While Tomson vaguely alludes to a new album in the future, it sounds like fans will have to wait awhile. “There has certainly been talk of [an album], but I think it’s way too early to say anything past that,” he says. “Obviously there has been talk amongst the four of us or in different permutations of the four of us, but it’s way too early to say anything even remotely definitive.”
They’re the quintessential hipsters, Vampire Weekend. The epitome of white-bread. They even wrote part of their albums while hanging out on Martha’s Vineyard. It doesn’t get more Anglo-Saxon than that. So while there’s been some growth, it remains to be seen if Vampire Weekend will get beyond their standard East Coast, albeit somewhat tropical, sound. And they certainly don’t seem pressed to talk about what they’ve got planned next.
“There is neither a rush nor a delay sort of thing,” Tomson says. “We’re approaching it as it comes. [We’ll] see if the album sets up quickly, and if it does, it does; and if it doesn’t, it doesn’t. I think everyone has things either musically or otherwise that we spend time on or we’re interested in. You know, Baio is going to keep DJing, Rostam is into a lot of production stuff, Ezra is doing everything pretty much. So there will certainly be things that aren’t Vampire Weekend coming from the four of us, but I still think that another album is something we’re planning to work on.”
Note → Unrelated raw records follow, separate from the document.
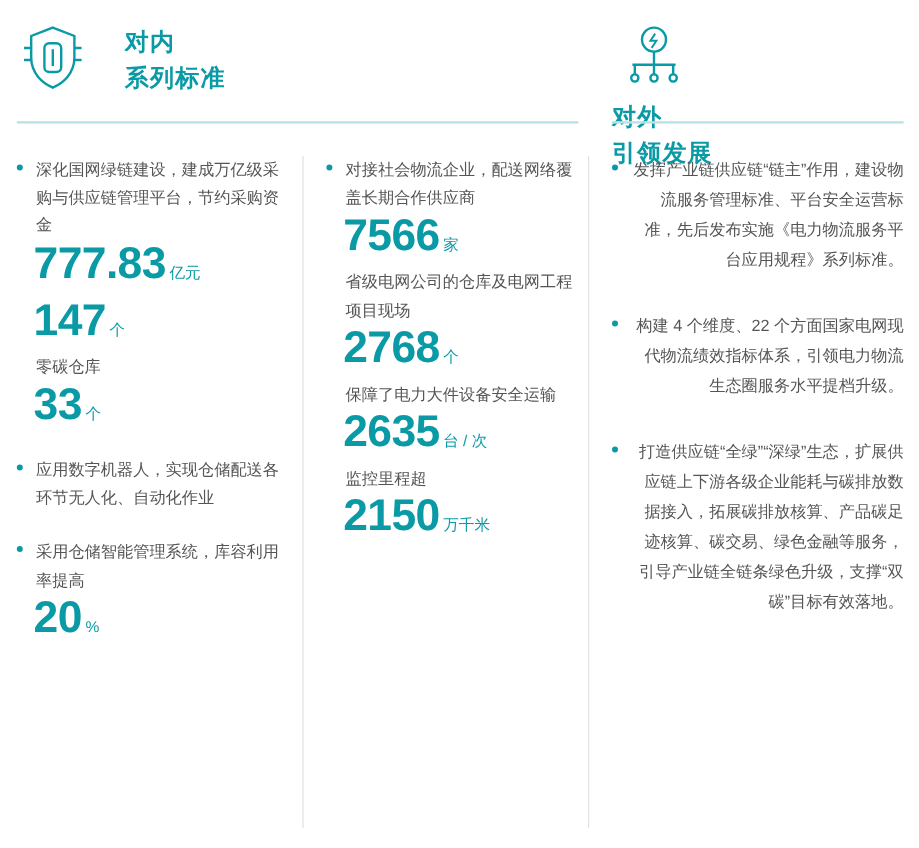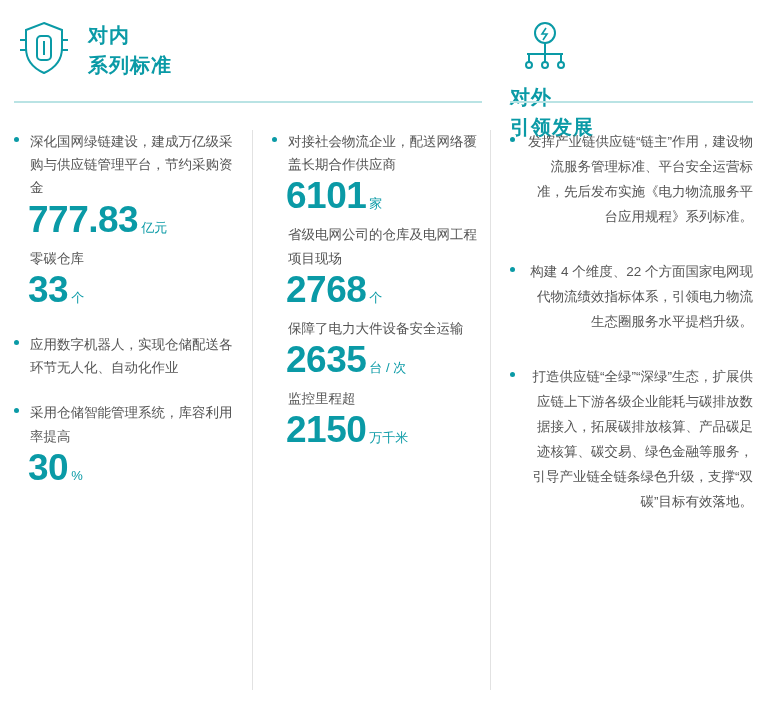--- a/index.html
+++ b/index.html
@@ -42,7 +42,7 @@
     background: #b9e3e4;
   }
 
-  #header-left  { left: 14px; top: 18px; }
+  #header-left  { left: 14px; top: 18px; gap: 16px; }
   #rule-left    { left: 14px; top: 101px; width: 468px; }
   #header-right { left: 510px; top: 18px; flex-direction: column; }
   #rule-right   { left: 510px; top: 101px; width: 243px; }

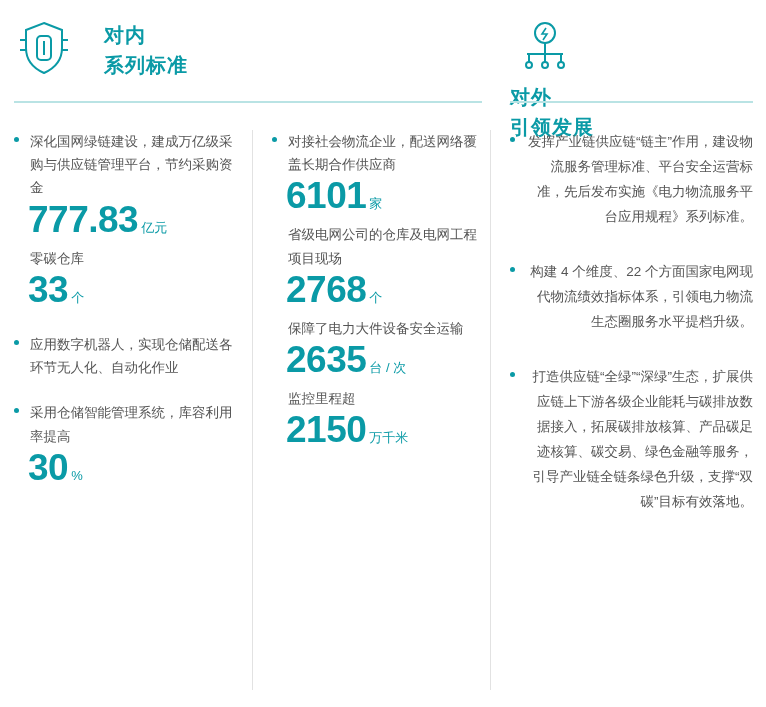--- a/index.html
+++ b/index.html
@@ -224,7 +224,7 @@
         <div class="btext">对接社会物流企业，配送网络覆盖长期合作供应商</div>
       </div>
       <div class="stat">
-        <span class="num">6101</span><span class="unit">家</span>
+        <span class="num">7566</span><span class="unit">家</span>
       </div>
     </div>
 

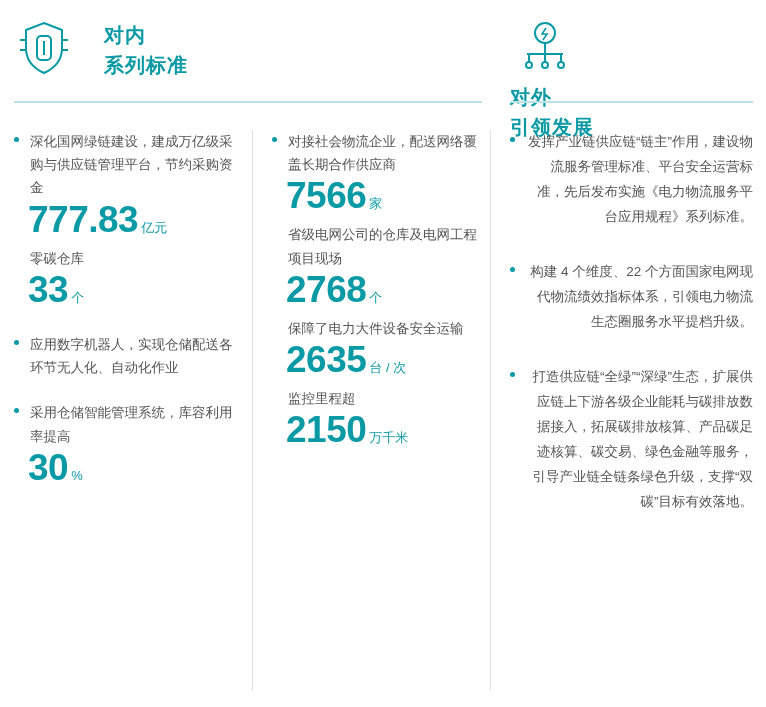--- a/index.html
+++ b/index.html
@@ -188,6 +188,9 @@
     </div>
 
     <div class="block">
+      <div class="stat">
+        <span class="num">147</span><span class="unit">个</span>
+      </div>
     </div>
 
     <div class="block">

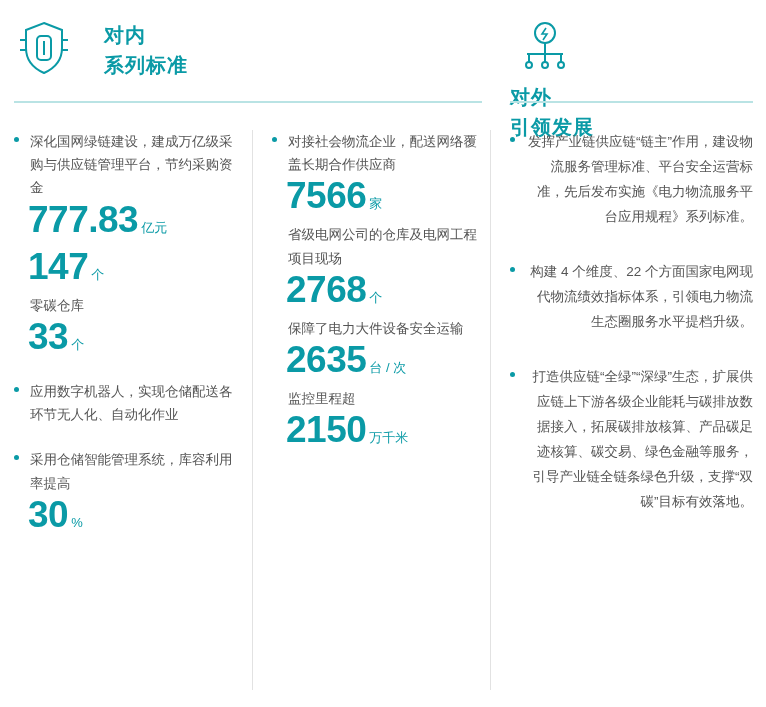--- a/index.html
+++ b/index.html
@@ -213,7 +213,7 @@
         <div class="btext">采用仓储智能管理系统，库容利用率提高</div>
       </div>
       <div class="stat">
-        <span class="num">30</span><span class="unit">%</span>
+        <span class="num">20</span><span class="unit">%</span>
       </div>
     </div>
 

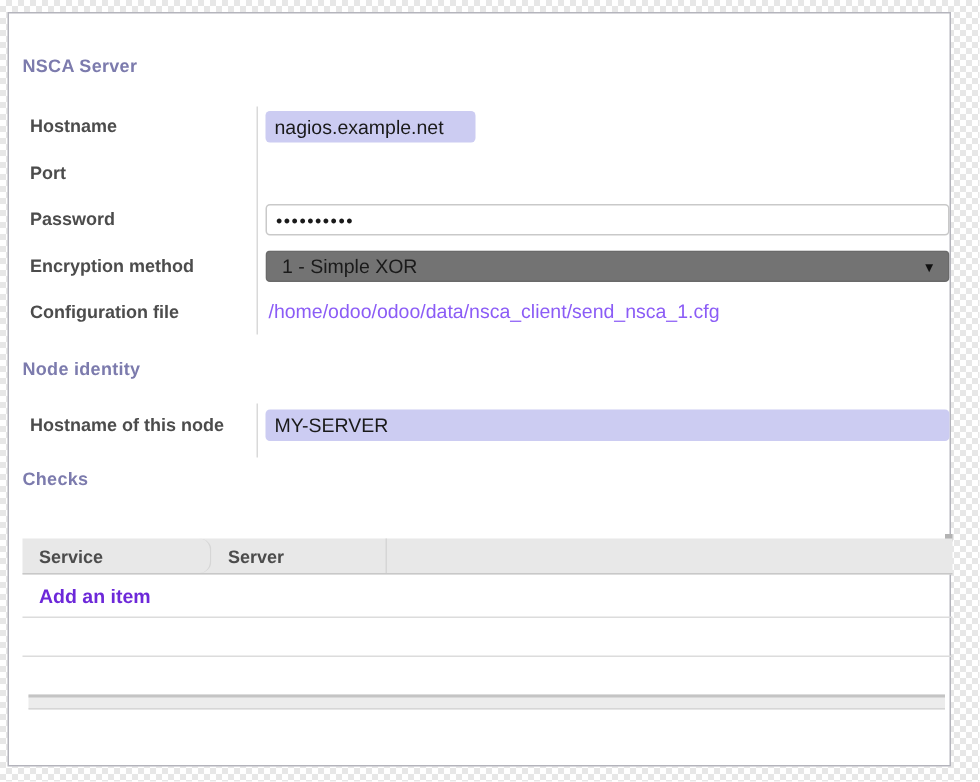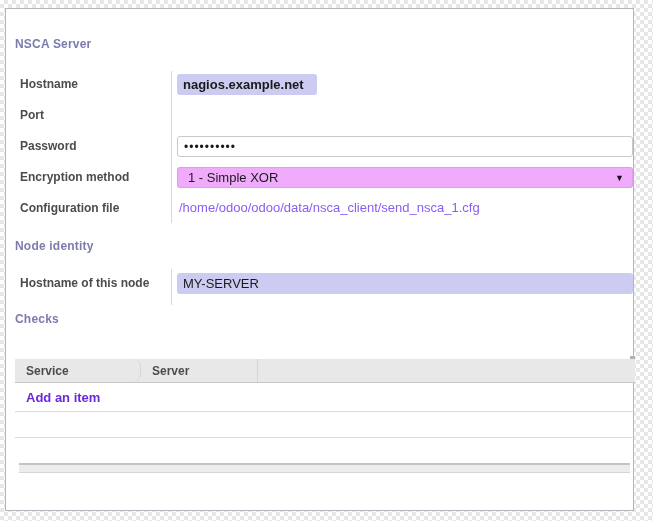--- a/index.html
+++ b/index.html
@@ -66,7 +66,7 @@
   <div class="vsep" style="left:165px;top:62px;height:152px;"></div>
 
   <span class="lbl" style="top:68px;">Hostname</span>
-  <input class="inp" style="left: 171px; top: 65px; width: 140px; font-weight: bold;" type="text" value="nagios.example.net">
+  <input class="inp" style="left: 171px; top: 65px; width: 140px;" type="text" value="nagios.example.net">
 
   <span class="lbl" style="top:99px;">Port</span>
 

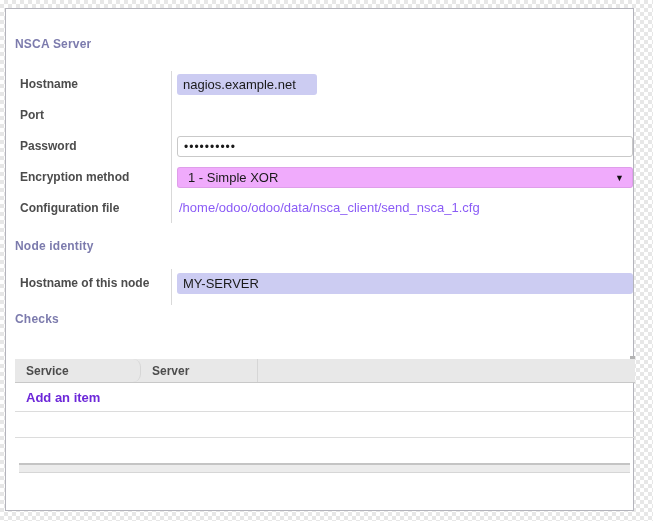--- a/index.html
+++ b/index.html
@@ -32,7 +32,7 @@
   .inp.pw{letter-spacing:1px;font-size:12px;}
   .selectbox{
     position:absolute;height:21px;box-sizing:border-box;
-    background:#f0abfc;border-radius:3px;border:1px solid rgba(0,0,0,0.07);
+    background:#737373;border-radius:3px;border:1px solid rgba(0,0,0,0.07);
     font-size:13px;color:#1a1a1a;display:flex;align-items:center;
     padding:0 8px 0 10px;cursor:pointer;
   }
With this stop being the last we’ll see of Vampire Weekend for a while, one hopes to hear an amalgamation of favorites from all three records and, according to Tomson, that’s exactly what the band will deliver.
“When we came through the first couple times, our entire repertoire was ... about 68 minutes or something,” he says. “No, I guess it’s a little more than that. Now there are options, and certainly this album has a few more slower songs than the last two, so it’s been nice to sort of come up with a narrative arc in the show where there’s fast and slow; you’re down some, you’re up some. It should be a good mix of all three.”
Though they’ve been together for almost a decade, they still haven’t quite mastered their art, and the drummer says his favorite song to perform is also the one he fucks up the most. “I think that’s sort of a double-edged thing,” he says of the song “Step.”
“That’s sort of the hardest song to play, and you know when we’re all doing well and I do the crazy roll things — when I hit them, it goes really good. When I fuck it up, it’s definitely not my favorite song.”
Well, good luck, guys. And don’t fuck it up.
Vampire Weekend plays with Cults at Meadowbrook Music Festival at 8 p.m., Friday June 6. 3554 Walton Blvd., Rochester Hills; 248-377-0100; $26-$50.50.